Cultural insight lies in spare change
Coins are like little travel brochures, advertising what a country wants you to know about itself.
At an outdoor market in Havana that was overflowing with guayaberas (shirts), paintings of cars, mildewing collections of Hemingway short stories, and wooden Fidel Castro figurines, I handed a vendor several bills that had gone limp with humidity. She counted them and handed me my treasure: a three-peso piece in change.
I don't remember now what I bought at the market. What I do remember - and still have - is that silvery Cuban coin. It shows Che Guevara in the pose that launched a thousand T-shirts, wearing his beret and a romantically intense gaze. Above his head is the slogan "Patria o Muerte" ("Homeland or Death").
In Cuba, there's nothing remarkable about this coin beyond it being the largest denomination of coin in circulation. If I changed it at a foreign bank, it would only be worth about 12 euro cents.
But I stashed it away in a secret pocket as though it were a doubloon. Back at my hotel, I turned the coin over and over in my hand and marveled at the odd little piece. I wondered: What kind of a country puts scruffy martyrs on its money? Who mints coins in denominations of three? What kind of people calmly accept the word "death" hanging over their every financial transaction?
If foreign travel is rewarding, then those elusive moments when a country reveals little tidbits about itself are the currency in which those rewards are paid. Often these glimpses come at unexpected times. For me, the payoff has always come when I've gone off the beaten path and started looking for what a country wants me to see, not what I came expecting to encounter.
In my experience, the best way to get a taste of what a culture wants you to know about itself is to look at the one thing that almost every citizen carries: coins.
Coins are like tourist brochures, advertising what a country believes to be good and representative of itself. Don't believe me? Look at your own change. Unless you're a Sacagawea hoarder, you've probably got a pocketful of two things we Americans traditionally revere: powerful men and large buildings.
Some countries choose to promote their best selling point on their coins, something that's already well-known to the outside world, such as the Himalayan peaks shown on the Nepalese one-paisa coin, which a friend gave me. Usually, though, coins promote what a country likes best about itself, not necessarily what it's best known for. This probably explains why Swedish coins show the country's beloved King Carl Gustaf and not modular furniture or jump-suited pop stars.
When I travel, I usually resist the temptation to look up anything about a country's coinage before I go because I like to be surprised. Of course, some coins surprise me more than others. One of my favorite parts of traveling is wondering if my next transaction will bring me one of those "only in this country" coins.
It's hard to imagine, for example, the US Mint going anywhere near a design involving mood-altering drugs. But I found that Fijian one-cent coins picture a tanoa, a little bowl used for mixing ceremonial kava. Bermuda has a tropical fish on its nickels, which makes sense from a marketing standpoint, and a pig on its pennies, which really doesn't.

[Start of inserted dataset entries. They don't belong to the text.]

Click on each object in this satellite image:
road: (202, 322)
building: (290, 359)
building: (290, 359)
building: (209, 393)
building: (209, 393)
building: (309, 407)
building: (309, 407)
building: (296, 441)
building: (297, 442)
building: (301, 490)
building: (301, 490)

Canadians have fat little beavers on their nickels where we used to have bison. Where American quarters have eagles, Canadian $1 pieces have loons. If that doesn't say something about the nondefensive, laid-back Canadian national character, I don't know what does.
Near the end of my trip to New Zealand, the friend I was visiting gave me a piece of carved native greenstone, saying, "I noticed you didn't buy anything for yourself." I accepted the gift with a mixture of gratitude and sheepishness. It was true I hadn't purchased much for myself. The gifts I had bought for others, however, paid a dividend in the form of a pocketful of New Zealand change that I prized more than any handcrafted sweater.
I had a complete set of circulating coins, including two versions of the 20-cent piece. One was dated 1984 and showed Queen Elizabeth II on the front and a kiwi bird on the back. The other was from 1990, the year the New Zealand Mint replaced the kiwi bird with an unsettling eyeless Maori tiki figure inexplicably brandishing a baby tiki in each hand.
I have to assume that this would not have been Buckingham Palace's first choice of design. I think the coin wordlessly says more than the best guidebook ever could about the uneasy relationship between England and the cultures of its far-flung former colonies.
It's not easy finding peepholes into a country's character. You don't always find them among the monuments and shopping districts of European capitals. And I'm not convinced you'll have a transcendent cultural exchange in the dives and low-rent districts where backpackers insist you'll find a country's "real" culture.
You can't buy cultural insight any more than you can buy happiness. But if you're fortunate, you might just find it in your change.